Analysis in support of humanitarian early warning and assistance rely on the joint analysis of data from different domains (e.g. climate, prices, food security) and coming in different formats (e.g. raster, points, administrative statistics). RAM has invested in data layer applications to easily serve such varied types of data. However, the downstream analysis of such data is done using a heterogeneity of tools, and becomes particularly difficult it involves such mix-mode data. Additionally, before hip-analysis, there is no structured library for RAM analyses in python.

hip-analysis is a general-purpose analysis package to help support RAM-C analysis use cases, and, aspirationally, those of the whole of RAM. The package is designed to offer easy to use, modular components to carry out routine analytical steps, like sourcing data, preprocessing it, transforming it and visualizing results. The package has two main goals: - To offer a toolbox of repeatable analyses relevant for humanitarian operations via few, intuitive, lines of code. This reduces the barrier to entry for analysts, particularly in the field, to access powerful analysis pipelines independently as well develop new ones. - To transparently document the analytical logic of each pipeline. This facilitates knowledge sharing, collaboration, reuse, improvement, and extension of the toolbox.

Design principles

The nature of the task of generating evidence for humanitarian operations has determined the following design principles:

Analyses are spatio-temporally contextualized. Humanitarian analysis are always situated in a geography and time. The package should allow a user can define their overall area of interest and time frame, as well as events and locations of particular interest. The area of interest could also be the whole globe.

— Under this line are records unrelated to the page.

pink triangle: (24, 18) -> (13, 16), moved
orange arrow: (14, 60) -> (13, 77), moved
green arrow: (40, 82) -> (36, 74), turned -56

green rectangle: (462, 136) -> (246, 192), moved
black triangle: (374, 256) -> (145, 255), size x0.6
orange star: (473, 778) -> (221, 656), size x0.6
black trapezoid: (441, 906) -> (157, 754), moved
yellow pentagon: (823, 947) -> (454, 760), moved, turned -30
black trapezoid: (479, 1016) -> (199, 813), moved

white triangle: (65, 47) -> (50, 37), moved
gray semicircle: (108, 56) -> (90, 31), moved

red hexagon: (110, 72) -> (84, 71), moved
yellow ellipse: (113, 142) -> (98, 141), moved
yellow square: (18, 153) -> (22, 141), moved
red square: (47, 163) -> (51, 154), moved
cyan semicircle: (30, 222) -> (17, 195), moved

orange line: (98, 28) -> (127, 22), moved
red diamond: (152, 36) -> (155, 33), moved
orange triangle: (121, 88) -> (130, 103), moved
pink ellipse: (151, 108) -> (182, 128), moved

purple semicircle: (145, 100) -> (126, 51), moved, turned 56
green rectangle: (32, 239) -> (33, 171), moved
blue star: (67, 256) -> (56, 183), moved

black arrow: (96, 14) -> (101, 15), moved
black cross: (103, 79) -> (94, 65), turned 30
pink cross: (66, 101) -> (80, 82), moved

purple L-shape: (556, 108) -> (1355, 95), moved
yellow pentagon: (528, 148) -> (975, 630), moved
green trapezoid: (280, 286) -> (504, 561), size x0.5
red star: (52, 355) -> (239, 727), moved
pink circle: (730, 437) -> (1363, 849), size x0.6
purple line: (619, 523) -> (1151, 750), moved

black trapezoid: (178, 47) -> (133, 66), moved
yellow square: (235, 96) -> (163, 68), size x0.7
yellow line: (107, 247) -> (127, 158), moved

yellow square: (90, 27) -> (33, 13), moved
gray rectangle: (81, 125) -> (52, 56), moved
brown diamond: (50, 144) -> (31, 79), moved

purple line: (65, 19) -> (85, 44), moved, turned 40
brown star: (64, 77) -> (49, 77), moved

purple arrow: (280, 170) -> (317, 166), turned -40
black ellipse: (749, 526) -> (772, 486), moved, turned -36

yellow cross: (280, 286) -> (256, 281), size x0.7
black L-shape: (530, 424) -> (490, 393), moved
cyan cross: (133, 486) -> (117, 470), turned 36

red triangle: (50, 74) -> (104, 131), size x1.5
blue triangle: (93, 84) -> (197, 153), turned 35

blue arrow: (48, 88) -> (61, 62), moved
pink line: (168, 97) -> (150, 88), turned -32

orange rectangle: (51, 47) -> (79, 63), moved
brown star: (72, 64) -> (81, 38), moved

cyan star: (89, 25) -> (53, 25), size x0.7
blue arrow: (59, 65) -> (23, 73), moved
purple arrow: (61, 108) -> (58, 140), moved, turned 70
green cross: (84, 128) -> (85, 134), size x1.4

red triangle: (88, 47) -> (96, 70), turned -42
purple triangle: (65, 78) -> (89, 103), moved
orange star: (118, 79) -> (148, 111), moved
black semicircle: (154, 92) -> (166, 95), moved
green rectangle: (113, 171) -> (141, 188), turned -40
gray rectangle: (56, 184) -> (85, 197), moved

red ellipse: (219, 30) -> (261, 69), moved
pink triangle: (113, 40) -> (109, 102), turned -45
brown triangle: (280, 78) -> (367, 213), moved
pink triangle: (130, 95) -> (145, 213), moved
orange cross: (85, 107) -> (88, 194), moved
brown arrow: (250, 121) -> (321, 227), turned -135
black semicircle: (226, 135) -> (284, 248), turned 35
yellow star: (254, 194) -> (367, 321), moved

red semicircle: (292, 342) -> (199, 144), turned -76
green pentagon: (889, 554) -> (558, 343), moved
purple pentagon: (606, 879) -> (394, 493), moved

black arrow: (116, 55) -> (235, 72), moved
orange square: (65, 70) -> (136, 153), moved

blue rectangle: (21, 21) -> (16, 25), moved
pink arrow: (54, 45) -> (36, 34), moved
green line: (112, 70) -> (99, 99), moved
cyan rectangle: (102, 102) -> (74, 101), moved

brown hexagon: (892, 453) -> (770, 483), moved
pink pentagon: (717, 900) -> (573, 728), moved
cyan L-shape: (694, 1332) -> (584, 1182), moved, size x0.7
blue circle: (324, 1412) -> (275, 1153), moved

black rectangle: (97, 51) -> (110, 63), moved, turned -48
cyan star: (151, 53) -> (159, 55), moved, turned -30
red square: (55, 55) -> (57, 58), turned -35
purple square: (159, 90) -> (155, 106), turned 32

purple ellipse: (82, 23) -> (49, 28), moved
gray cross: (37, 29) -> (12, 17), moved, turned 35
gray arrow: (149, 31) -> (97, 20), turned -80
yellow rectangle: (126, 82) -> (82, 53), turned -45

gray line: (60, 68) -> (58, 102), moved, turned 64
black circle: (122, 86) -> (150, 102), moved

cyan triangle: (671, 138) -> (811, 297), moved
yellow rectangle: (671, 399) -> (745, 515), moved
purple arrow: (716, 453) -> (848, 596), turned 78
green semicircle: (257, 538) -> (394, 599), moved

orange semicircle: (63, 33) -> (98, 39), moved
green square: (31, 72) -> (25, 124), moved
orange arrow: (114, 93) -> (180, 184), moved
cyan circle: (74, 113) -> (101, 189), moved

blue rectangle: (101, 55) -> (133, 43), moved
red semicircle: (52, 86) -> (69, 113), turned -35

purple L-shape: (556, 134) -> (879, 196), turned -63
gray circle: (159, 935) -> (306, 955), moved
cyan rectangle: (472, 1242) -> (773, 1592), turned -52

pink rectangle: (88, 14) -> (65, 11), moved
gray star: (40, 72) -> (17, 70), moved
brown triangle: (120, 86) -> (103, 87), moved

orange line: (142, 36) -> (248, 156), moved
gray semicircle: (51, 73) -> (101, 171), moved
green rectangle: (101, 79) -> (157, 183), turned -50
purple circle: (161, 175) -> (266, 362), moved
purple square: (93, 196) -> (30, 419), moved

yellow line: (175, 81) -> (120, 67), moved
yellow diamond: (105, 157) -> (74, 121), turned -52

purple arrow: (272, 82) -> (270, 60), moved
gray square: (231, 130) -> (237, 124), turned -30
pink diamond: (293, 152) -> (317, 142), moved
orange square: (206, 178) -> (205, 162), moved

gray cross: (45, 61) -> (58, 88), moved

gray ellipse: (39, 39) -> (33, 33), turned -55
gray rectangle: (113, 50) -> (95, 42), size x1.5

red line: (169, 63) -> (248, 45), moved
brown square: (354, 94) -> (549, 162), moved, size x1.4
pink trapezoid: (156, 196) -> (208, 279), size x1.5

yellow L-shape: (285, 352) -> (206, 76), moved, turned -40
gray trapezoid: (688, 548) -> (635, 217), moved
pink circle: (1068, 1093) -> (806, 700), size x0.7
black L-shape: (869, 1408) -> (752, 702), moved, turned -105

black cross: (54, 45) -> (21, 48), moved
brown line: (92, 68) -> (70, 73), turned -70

Analyses must relate many varied data structures. These include raster, geometries, points, survey data, administrative statistics etc. (Nearly) all such data has a spatio-temporal dimension (even if imprecise and/or aggregated). As such, all data can be combined, or at least related, spatially. The package should provide tools to carry out this spatial-temporal relation easily.

Data should be easy to access. The package has a common, extensible, high-level API to connect to varied data sources, in particular: existing RAM data layers; key external data sources, and user custom datasets.

Analytical components should be reusable and composable. Humanitarian analyses often rely common and standard analytical steps. The package modularity will allows users to flexibly combine such analytical building blocks into custom end-to-end pipelines for bespoke use cases.

The barriers to using the package should be low. The most popular and routine analyses should be usable by the widest possible community of analysts. The package will contains a catalogue of repeatable analyses that can be triggered over a chosen area/time with only few lines of code.